|
On se
rappelle que le lundi 28 août 2006, plus d’un
millier de personnes étaient descendus dans les rues
à Kara et avaient saccagé le poste de commissariat
de la ville à la suite de l’assassinat d’un
conducteur de taxi moto. Il avait fallut le renfort
des bérets rouges du camp Landja pour imprimer la
raison de la peur aux manifestants. Aujourd’hui
moins d’un mois après, d’un côté des langues se sont
déliées pour expliquer cette curieuse réaction d’une
population considérée toujours comme marchant au
pas et de l’autre la police tente de se rendre
justice.
Pourquoi les manifestants ont-ils saccagé le
commissariat ?
Il se trouve que dans la nuit de samedi 26 août
2006, nuit dans laquelle le conducteur de taxi moto
a été assassiné, le gardien de CIB annexe sur la
route de l’hôpital, à environ 800 mètres du
commissariat, avait abandonné son poste et couru au
commissariat alerté la police qu’un conducteur de
taxi moto se faisait assassiner. Le gardien aurait
retrouvé deux (2) policiers en poste en très galante
compagnie. Ayant écouté le gardien de CIB, les deux
policiers avaient répondu qu’ils étaient juste deux
et ne pouvaient pas aller au secours du conducteur
de taxi moto qu’on égorgeait.

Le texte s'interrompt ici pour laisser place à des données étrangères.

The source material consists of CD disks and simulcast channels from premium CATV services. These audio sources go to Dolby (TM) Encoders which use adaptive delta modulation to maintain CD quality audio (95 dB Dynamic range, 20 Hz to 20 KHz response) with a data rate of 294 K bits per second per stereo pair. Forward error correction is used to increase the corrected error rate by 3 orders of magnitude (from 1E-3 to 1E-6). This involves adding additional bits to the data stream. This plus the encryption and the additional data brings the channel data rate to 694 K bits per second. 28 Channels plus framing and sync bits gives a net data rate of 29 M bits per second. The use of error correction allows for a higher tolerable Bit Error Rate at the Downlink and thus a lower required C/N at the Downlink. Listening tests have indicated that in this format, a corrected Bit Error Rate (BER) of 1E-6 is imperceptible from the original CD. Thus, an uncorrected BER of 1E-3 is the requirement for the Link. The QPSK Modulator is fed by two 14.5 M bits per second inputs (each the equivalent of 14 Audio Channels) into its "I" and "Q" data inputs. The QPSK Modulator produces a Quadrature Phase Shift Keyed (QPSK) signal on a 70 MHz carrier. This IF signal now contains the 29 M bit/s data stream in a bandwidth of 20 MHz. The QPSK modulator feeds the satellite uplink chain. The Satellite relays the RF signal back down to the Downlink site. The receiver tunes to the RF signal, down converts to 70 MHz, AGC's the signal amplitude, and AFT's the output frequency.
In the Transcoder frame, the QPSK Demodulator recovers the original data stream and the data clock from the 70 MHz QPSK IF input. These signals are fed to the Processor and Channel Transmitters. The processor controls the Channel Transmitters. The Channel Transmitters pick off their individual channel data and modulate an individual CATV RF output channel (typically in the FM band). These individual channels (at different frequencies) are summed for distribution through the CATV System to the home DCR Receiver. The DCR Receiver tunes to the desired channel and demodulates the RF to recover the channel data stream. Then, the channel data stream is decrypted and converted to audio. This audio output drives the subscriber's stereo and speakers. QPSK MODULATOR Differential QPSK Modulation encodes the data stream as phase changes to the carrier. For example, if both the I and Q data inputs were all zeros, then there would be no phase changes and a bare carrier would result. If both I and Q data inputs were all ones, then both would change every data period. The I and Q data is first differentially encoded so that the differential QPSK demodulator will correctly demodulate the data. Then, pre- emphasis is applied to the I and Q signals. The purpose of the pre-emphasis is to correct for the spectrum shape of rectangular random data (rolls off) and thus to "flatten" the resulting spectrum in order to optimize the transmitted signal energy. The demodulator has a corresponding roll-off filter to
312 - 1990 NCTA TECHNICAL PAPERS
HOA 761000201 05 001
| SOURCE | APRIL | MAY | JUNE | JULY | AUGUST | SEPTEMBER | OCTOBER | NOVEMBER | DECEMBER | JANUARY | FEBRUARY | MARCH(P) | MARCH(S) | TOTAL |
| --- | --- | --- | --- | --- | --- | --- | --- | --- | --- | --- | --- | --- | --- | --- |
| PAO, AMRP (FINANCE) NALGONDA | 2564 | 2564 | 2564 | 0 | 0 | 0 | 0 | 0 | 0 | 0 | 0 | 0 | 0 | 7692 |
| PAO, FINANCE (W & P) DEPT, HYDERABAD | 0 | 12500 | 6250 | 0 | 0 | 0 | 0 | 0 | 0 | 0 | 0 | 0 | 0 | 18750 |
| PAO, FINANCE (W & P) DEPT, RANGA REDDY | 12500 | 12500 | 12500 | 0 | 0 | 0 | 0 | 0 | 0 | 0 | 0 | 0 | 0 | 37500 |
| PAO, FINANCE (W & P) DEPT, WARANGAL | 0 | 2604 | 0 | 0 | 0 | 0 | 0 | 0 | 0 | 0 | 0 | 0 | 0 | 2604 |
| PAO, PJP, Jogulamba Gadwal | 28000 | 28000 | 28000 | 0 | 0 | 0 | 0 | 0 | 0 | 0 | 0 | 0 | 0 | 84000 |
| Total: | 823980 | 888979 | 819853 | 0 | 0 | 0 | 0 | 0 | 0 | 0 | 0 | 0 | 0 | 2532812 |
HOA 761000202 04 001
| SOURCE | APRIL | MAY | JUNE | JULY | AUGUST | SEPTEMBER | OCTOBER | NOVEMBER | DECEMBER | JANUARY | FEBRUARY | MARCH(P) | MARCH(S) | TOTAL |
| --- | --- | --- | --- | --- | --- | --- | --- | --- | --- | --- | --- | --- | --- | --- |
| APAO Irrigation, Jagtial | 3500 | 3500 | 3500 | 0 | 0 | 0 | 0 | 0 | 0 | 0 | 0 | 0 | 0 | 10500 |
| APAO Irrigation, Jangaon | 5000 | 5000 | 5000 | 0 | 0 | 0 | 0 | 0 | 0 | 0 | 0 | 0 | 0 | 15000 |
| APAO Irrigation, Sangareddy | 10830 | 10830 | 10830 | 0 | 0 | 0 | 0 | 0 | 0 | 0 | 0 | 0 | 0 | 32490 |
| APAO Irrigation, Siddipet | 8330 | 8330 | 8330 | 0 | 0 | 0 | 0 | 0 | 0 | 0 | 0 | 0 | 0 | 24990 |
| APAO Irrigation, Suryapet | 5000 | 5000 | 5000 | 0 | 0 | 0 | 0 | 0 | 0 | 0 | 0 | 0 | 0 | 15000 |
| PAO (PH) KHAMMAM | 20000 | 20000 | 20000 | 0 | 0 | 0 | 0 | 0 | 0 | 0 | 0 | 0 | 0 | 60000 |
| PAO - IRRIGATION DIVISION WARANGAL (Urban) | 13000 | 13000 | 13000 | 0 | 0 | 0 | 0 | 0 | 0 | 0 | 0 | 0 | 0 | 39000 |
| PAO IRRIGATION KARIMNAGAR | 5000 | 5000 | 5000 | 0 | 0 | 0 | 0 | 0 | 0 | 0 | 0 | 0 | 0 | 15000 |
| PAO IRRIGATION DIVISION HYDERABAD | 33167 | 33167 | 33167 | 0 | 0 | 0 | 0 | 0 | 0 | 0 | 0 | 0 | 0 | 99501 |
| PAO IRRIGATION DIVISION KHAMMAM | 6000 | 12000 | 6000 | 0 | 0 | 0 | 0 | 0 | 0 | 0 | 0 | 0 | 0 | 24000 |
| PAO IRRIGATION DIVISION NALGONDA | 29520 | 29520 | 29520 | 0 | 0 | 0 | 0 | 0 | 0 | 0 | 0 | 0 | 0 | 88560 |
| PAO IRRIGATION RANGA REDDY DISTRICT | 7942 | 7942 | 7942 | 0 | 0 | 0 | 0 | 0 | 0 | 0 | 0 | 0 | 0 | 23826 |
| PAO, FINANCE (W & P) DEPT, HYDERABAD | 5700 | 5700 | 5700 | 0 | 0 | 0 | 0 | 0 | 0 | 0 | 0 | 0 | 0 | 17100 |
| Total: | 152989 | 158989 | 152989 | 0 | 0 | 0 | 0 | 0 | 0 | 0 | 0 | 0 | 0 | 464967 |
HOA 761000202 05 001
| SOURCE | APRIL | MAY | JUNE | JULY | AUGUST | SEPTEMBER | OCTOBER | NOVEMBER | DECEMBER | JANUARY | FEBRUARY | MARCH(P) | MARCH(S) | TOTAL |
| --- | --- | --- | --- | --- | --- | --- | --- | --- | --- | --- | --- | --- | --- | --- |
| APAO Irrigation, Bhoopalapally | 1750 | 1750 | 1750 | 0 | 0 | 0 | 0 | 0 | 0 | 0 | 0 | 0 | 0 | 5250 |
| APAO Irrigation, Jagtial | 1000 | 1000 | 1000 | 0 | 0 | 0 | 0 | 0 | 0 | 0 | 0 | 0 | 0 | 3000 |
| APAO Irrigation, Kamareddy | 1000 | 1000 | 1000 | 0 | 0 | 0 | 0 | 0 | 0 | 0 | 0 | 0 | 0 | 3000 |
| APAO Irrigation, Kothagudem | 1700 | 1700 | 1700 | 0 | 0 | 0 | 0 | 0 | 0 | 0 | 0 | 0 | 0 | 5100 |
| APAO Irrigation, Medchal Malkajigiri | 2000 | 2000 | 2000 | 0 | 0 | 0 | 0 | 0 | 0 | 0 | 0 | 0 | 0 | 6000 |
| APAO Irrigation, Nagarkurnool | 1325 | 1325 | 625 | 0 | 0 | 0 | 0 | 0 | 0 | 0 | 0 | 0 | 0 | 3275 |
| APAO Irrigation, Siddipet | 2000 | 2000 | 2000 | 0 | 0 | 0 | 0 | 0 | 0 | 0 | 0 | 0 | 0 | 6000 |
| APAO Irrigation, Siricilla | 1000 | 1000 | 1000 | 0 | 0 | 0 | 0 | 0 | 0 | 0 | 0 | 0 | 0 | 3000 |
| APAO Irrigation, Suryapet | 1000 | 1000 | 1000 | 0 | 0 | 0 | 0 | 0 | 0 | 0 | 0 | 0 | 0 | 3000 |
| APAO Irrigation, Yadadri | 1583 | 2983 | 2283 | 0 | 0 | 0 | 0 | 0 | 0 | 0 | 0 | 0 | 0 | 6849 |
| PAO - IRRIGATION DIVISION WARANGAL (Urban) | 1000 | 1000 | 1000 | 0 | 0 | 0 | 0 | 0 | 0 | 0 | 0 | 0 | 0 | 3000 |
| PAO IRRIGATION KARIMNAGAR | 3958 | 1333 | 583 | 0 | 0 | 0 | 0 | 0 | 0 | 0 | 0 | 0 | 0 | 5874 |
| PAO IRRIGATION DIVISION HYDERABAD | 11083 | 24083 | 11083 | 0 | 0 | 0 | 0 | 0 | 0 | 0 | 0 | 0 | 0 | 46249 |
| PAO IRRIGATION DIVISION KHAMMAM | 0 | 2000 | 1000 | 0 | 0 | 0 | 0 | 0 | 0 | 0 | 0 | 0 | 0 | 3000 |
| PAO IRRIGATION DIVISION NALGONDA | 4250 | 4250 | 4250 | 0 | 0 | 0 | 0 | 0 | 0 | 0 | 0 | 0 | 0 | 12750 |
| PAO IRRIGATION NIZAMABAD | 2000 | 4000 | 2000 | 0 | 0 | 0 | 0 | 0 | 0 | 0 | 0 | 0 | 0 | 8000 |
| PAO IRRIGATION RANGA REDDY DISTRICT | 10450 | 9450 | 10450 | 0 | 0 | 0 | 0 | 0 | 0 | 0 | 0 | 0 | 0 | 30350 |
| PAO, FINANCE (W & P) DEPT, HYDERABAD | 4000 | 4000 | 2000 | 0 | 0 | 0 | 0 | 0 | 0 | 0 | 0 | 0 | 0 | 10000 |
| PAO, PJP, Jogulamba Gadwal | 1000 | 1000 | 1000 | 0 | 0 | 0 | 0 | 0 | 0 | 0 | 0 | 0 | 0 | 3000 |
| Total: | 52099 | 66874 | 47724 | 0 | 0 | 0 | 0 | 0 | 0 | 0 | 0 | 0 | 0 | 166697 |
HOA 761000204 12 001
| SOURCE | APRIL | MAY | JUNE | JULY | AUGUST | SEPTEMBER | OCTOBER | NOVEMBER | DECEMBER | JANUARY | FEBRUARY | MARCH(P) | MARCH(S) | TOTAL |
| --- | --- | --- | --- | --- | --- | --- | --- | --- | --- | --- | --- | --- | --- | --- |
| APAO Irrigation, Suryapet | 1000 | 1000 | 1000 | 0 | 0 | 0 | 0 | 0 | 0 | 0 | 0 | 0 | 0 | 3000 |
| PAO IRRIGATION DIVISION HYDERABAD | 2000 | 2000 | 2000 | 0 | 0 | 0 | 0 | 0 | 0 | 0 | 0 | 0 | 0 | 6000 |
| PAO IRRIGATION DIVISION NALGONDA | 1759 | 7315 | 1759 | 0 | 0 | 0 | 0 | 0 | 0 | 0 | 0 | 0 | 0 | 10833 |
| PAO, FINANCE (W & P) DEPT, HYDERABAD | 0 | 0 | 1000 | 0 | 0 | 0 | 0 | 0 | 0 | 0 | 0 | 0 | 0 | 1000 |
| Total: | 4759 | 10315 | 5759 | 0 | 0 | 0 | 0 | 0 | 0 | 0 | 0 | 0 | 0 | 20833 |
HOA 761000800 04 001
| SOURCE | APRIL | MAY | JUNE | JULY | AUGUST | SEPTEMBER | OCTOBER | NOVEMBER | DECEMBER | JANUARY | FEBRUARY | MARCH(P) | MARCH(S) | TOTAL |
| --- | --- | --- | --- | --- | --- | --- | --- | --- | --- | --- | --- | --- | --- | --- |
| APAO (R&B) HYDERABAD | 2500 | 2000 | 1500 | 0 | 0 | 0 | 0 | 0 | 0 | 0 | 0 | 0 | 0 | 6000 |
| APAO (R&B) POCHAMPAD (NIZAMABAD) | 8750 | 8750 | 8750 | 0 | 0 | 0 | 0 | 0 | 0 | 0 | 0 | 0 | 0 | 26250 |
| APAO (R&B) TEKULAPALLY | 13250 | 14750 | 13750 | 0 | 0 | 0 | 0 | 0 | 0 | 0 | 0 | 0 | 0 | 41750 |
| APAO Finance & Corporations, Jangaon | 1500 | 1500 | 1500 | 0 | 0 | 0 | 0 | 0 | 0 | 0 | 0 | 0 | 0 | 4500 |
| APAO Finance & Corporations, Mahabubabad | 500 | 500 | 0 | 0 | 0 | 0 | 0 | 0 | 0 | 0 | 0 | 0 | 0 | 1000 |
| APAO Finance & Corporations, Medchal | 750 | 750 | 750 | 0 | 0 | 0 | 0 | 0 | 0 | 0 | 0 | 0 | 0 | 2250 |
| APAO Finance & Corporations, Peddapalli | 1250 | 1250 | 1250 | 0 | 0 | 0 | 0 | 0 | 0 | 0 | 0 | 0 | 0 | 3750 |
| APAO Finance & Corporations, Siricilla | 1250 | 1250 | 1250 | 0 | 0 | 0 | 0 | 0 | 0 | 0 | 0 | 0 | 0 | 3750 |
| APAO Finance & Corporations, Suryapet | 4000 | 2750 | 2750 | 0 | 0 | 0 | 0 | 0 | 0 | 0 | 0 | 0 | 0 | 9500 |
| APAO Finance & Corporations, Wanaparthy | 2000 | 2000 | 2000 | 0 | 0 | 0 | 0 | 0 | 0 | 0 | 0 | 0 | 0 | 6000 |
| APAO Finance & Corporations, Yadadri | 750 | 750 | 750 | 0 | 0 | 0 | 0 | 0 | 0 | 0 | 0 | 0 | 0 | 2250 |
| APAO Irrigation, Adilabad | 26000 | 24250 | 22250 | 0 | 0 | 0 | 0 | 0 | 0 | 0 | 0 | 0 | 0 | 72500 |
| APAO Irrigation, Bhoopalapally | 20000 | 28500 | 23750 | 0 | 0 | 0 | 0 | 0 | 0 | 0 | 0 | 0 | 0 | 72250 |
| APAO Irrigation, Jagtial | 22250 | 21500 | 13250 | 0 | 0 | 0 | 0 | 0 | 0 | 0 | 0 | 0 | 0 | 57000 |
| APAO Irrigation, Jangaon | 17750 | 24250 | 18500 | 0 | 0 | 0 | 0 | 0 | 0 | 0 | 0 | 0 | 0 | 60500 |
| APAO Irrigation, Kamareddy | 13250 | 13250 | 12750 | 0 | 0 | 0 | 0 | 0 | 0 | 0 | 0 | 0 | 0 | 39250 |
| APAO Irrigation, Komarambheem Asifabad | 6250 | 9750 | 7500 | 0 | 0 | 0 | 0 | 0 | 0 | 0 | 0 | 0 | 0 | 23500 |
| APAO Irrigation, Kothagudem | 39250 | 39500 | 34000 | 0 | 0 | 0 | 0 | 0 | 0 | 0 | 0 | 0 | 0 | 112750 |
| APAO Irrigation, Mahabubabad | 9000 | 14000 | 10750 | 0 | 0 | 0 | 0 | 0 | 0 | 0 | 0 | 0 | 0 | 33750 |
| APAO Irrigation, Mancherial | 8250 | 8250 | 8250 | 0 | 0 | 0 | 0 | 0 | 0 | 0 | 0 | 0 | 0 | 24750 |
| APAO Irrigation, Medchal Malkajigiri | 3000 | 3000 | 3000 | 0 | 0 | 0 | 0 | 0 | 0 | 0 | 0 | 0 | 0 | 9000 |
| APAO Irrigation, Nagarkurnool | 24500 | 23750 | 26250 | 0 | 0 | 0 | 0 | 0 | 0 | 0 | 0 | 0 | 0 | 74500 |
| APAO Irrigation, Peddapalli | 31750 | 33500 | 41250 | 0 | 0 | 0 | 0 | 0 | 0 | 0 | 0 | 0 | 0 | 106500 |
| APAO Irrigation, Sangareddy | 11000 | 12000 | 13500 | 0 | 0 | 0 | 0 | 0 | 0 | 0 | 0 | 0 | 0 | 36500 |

Le gardien n’avait
qu’à revenir le lendemain pour faire une déposition.
Le
lendemain lorsque l’assassinat du malheureux zedman
s’est avérée, la police n’a rien fait ; elle n’est
même pas retournée vers le gardien de CIB pour plus
d’information. Elle n’a ouvert aucune enquête.
Au
contraire, ce sont les parents de la victime qui se
sont lancés à la poursuite de l’assassin voleur et
sont parvenus à l’arrêter à Sêmêrê, un village
frontalier au Bénin. Les parents avaient deux
options : le soumettre à l’épreuve du pneu brûlé
autour du cou ou le rendre à la justice. Les parents
ont eu confiance dans la justice et ont mis
l’assassin dans un taxi pour le conduire au
commissariat de la ville de Kara. C’est le taximan
ayant conduit le malfrat au commissariat qui a
informé les conducteurs des taxis motos. Début des
manifestations.
La police
avertie quelque temps avant avait revêtu l’assassin
de treillis et deux policiers l’ont conduit au camp
militaire Landja. Les autres policiers ont couru se
réfugier dans l’enceinte de la BCEAO, à quelques pas
du commissariat, abandonnant les locaux à la colère
des manifestants. Curieusement ce jour-là, le
commissaire Douti est arrivé sans sa voiture, ce
qu’il n’a jamais fait depuis plus de 5 ans qu’il est
à la tête du commissariat. Alors on se pose des
questions : était-il au courant de cette
manifestation avant qu’elle n’ait vraiment lieu ou
comment explique-t-il qu’il soit venu sans sa
voiture et que toutes les voitures du commissariat
fussent détruites ? Cela personne ne le saura et le
commissaire Douti ne dira rien ou dira qu’il n’était
au courant de rien du tout.
Aujourd’hui la police a procédé à des arrestations.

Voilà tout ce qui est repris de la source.